> **The task**: Give as a numbered list the lines of the rows below, beginning at the line that contains "desítky cestujících museli evakuovat" and stopping after the line that contains "před vlak, ten ho smetl z kolejí". Leave out any blank lines.

> **Materials provided**:
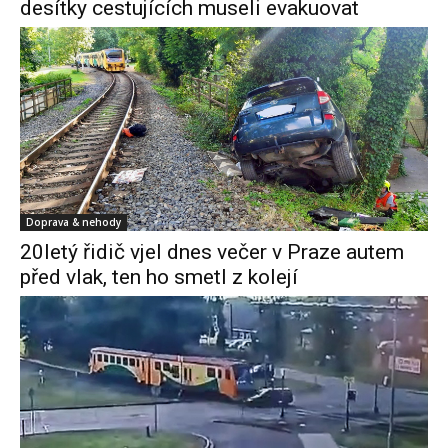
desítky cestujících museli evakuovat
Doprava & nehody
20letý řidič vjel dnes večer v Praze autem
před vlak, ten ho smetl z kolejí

--

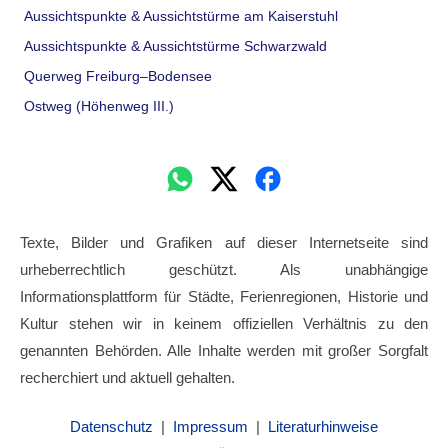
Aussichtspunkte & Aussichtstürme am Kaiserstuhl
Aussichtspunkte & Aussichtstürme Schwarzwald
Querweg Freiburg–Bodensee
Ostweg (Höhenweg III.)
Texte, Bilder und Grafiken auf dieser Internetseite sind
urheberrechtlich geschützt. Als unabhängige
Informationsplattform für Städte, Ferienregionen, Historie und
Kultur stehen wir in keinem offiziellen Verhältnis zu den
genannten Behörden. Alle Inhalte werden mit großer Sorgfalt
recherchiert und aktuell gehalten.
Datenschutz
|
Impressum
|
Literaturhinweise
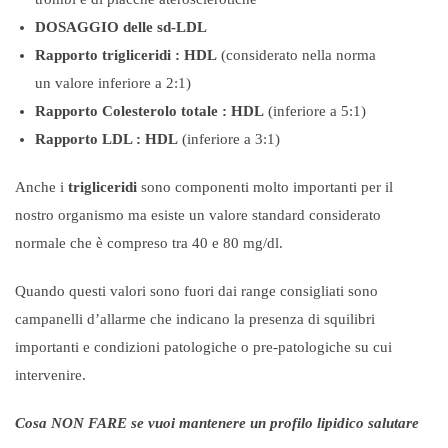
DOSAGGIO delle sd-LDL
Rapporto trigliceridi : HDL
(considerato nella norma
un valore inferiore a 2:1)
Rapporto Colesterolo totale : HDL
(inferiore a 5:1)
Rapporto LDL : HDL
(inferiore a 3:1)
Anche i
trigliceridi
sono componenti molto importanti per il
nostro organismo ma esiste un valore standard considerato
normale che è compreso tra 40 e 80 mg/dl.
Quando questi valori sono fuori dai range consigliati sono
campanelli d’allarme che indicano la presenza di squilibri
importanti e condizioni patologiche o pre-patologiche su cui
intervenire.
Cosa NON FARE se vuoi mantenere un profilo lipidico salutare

--

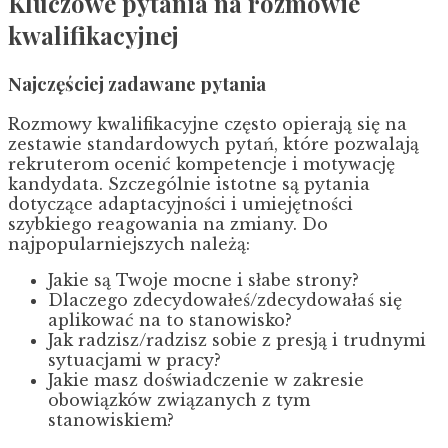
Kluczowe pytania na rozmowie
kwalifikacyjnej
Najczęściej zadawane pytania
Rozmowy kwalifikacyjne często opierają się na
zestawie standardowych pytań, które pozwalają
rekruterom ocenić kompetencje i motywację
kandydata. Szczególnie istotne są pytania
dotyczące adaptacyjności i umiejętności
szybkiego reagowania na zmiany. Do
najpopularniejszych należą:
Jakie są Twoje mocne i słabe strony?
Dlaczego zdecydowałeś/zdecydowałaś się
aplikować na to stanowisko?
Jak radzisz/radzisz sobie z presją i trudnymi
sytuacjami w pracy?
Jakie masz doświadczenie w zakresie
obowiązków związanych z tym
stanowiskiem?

> **Solution**:
1. desítky cestujících museli evakuovat
2. Doprava & nehody
3. 20letý řidič vjel dnes večer v Praze autem
4. před vlak, ten ho smetl z kolejí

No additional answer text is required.